Before the birth of love beauty is necessary as advertisement: it predisposes us towards that passion by means of the praises, which we hear given to the object of our future love. Very eager admiration makes the smallest hope decisive.
In gallant-love, and perhaps in passion-love during the first five minutes, a woman, considering a possible lover, gives more weight to the way in which he is seen by other women, than to the way in which she sees him herself.
Hence the success of princes and officers.[1] The pretty women of the Court of old king Lewis XIV were in love with that sovereign.

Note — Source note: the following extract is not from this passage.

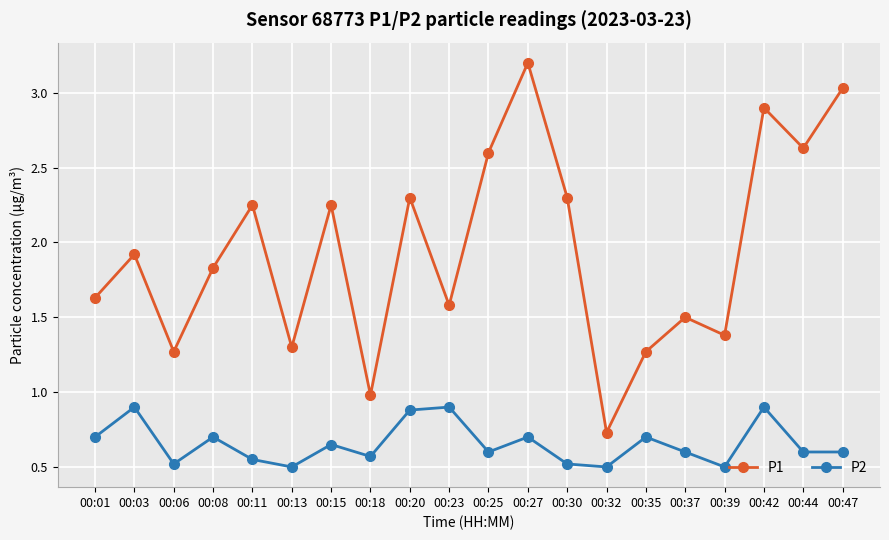

Where is the first local minimum for P1?

00:06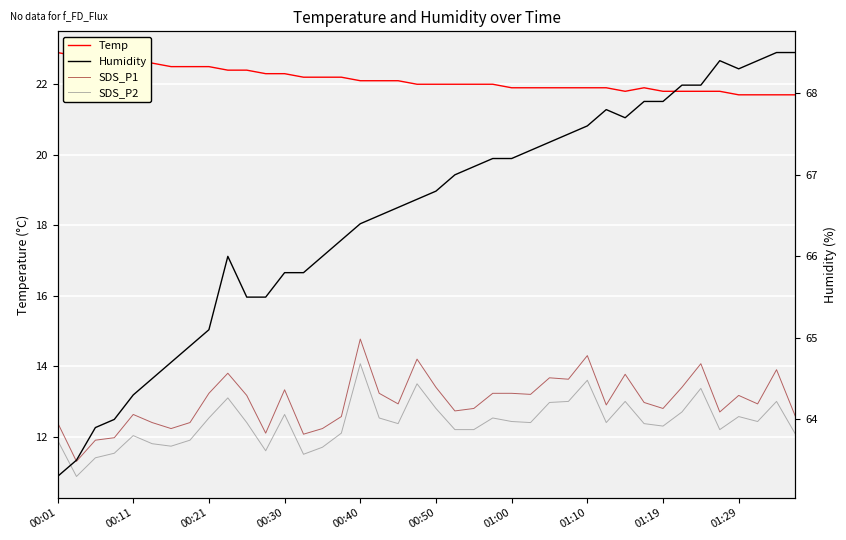

Does the chart display data point markers on the line(s)?

No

Great care should be taken not to offer facilities to hope, before it is certain that admiration is there. It might give rise to dullness, which makes love for ever impossible, and which, at any rate, is only to be cured by the sting of wounded pride.
No one feels sympathy for the simpleton, nor for a smile which is always there; hence the necessity in society of a veneer of rakishness—that is, the privileged manner. From too debased a plant we scorn to gather even a smile. In love, our vanity disdains a victory which is too easy; and in all matters man is not given to magnifying the value of an offering.
[1] Those who remarked in the countenance of this young hero a dissolute audacity mixed with extreme haughtiness and indifference to the feelings of others, could not yet deny to his countenance that sort of comeliness, which belongs to an open set of features well formed by nature, modelled by art to the usual rules of courtesy, yet so far frank and honest that they seemed as if they disclaimed to conceal the natural working of the soul. Such an expression is often mistaken for manly frankness, when in truth it arises from the reckless indifference of a libertine disposition, conscious of superiority of birth and wealth, or of some other adventitious advantage totally unconnected with personal merit.